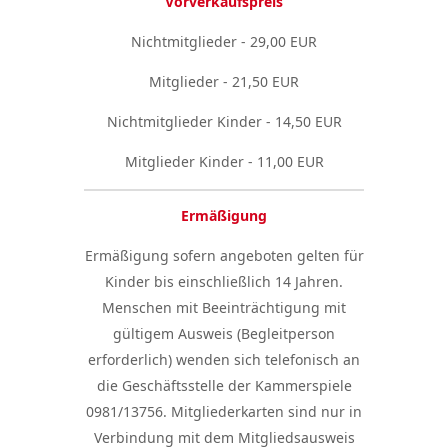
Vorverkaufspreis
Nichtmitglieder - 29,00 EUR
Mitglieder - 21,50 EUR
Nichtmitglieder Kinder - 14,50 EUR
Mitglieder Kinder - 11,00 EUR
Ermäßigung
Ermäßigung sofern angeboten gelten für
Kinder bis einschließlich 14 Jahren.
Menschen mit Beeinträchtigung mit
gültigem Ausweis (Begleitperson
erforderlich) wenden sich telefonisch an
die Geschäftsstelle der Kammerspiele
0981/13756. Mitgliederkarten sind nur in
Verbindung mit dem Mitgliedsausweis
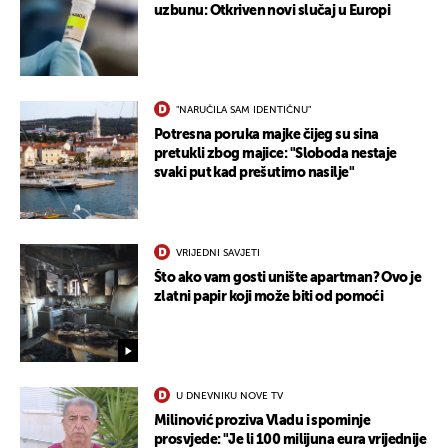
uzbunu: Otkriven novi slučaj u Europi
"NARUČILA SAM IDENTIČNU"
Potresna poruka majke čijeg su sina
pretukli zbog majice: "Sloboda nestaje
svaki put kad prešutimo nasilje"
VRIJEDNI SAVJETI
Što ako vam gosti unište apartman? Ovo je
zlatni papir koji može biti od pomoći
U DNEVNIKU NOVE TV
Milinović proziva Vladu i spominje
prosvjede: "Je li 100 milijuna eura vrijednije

To-do item -
Give a single number: the count of lines above that include the word "Ermäßigung".

Answer to this problem -
2